| DESCRIÇÃO DA TAREFA |
Reescreva de forma mais breve o parágrafo da crónica que começa por "Voltamos sempre ao que não conseguimos explicar" e mantenha os seus factos principais.

| SEGMENTO DO DOCUMENTO |
━━━━━━━━━━━━━━━━━━━━━━━━━━━━━━
Fico a pensar que é a estranheza, que subsiste para lá de todas as afinidades, que, juntamente com a diversidade das formas e a abundância das cores, nos desperta o maravilhamento com o mundo animal. Coluna do professor Paulo Tunhas, publicada pelo Observador:
Voltamos
sempre ao que não conseguimos explicar, ao que nos surpreende
constantemente, por mais avisados que estejamos. As leis da atracção não
falham. Comigo, acontece, entre outras coisas, com a música e com os
documentários sobre animais: sou capaz de passar horas – e, se pudesse,
dias – a vê-los. Já vi dezenas e dezenas de vezes toda a espécie de
imagens de crocodilos a apanharem gnus que atravessam, em migração, o
rio, e fico sempre de olhar colado ao que vejo. Penso invariavelmente
nas mil razões que podem existir para esta atracção, mas as respostas
que encontro nunca me satisfazem plenamente. Ainda ando à procura da
boa, da mais geral e inclusiva, embora tanto tempo à espera dela me
desespere um bocado de chegar a bom porto. Tenho algumas razões
parciais, e sei também o que não é que me provoca a atracção. A natureza
em geral, por exemplo. Gosto, como toda a gente, de paisagens, belas ou
sublimes, mas sou perfeitamente incapaz de ficar muito tempo a vê-las,
sentado num sofá, em frente à televisão. É outra coisa.
━━━━━━━━━━━━━━━━━━━━━━━━━━━━━━
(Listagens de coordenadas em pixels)

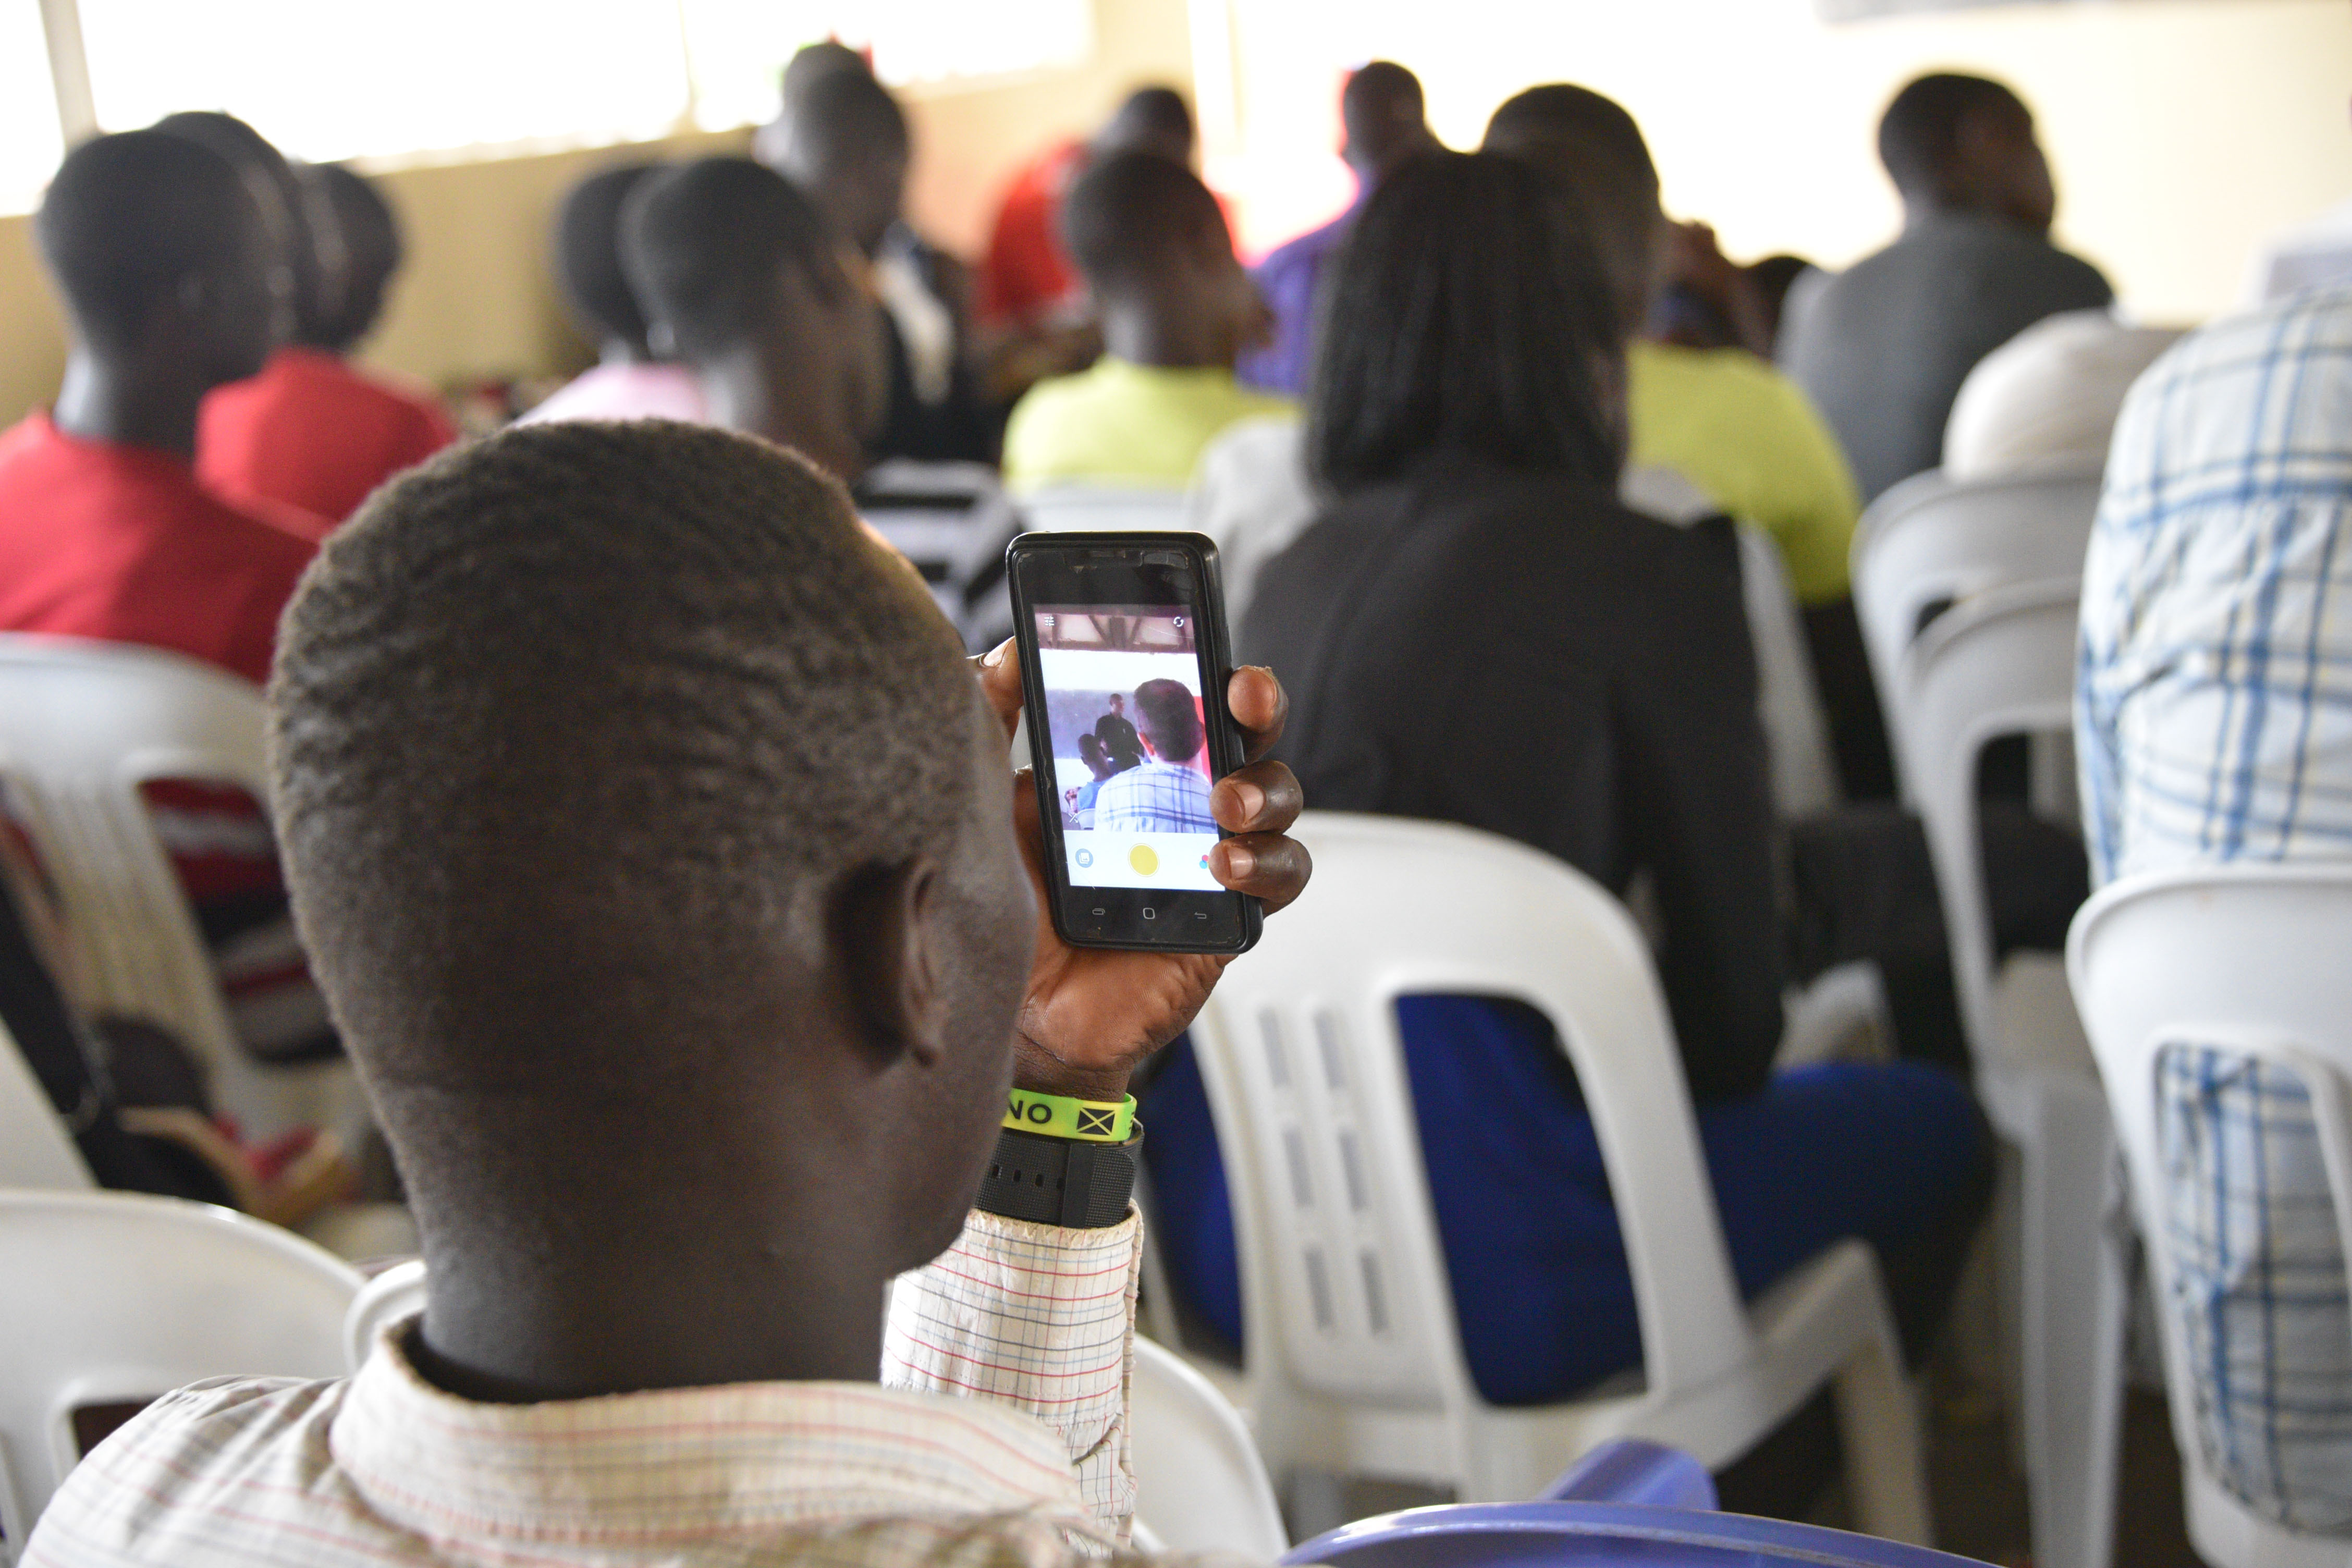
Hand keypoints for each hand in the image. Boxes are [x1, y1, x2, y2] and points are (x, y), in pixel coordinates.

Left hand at [974, 641, 1309, 1101]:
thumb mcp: (992, 792)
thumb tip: (1013, 647)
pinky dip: (1267, 861)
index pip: (1189, 697)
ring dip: (1264, 788)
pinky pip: (1280, 876)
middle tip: (1238, 701)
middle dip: (1258, 705)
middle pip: (1251, 734)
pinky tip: (1226, 863)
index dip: (1209, 666)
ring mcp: (1211, 856)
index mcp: (1133, 763)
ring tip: (1225, 803)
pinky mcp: (1228, 916)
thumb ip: (996, 714)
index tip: (1206, 649)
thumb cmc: (1009, 899)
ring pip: (1280, 799)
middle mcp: (1181, 801)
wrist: (1014, 1007)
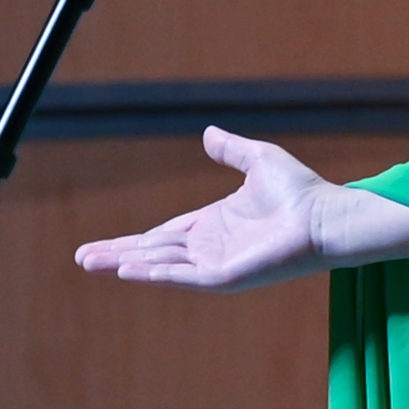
━━━━━━━━━━━━━━━━━━━━━━━━━━━━━━
| EXERCÍCIO RESOLVIDO |
Voltamos sempre ao que não sabemos explicar e que nos continua a surpreender. Comigo, isso acontece com a música e com os documentários sobre animais, que consigo ver durante horas. Já vi dezenas de vezes crocodilos a apanhar gnus que atravessam o rio em migração, e continuo de olhar colado. Procuro uma razão geral para esta atração, mas só encontro razões parciais. Sei, porém, que a causa não é a natureza em geral: gosto de paisagens, mas não consigo ficar muito tempo a vê-las na televisão.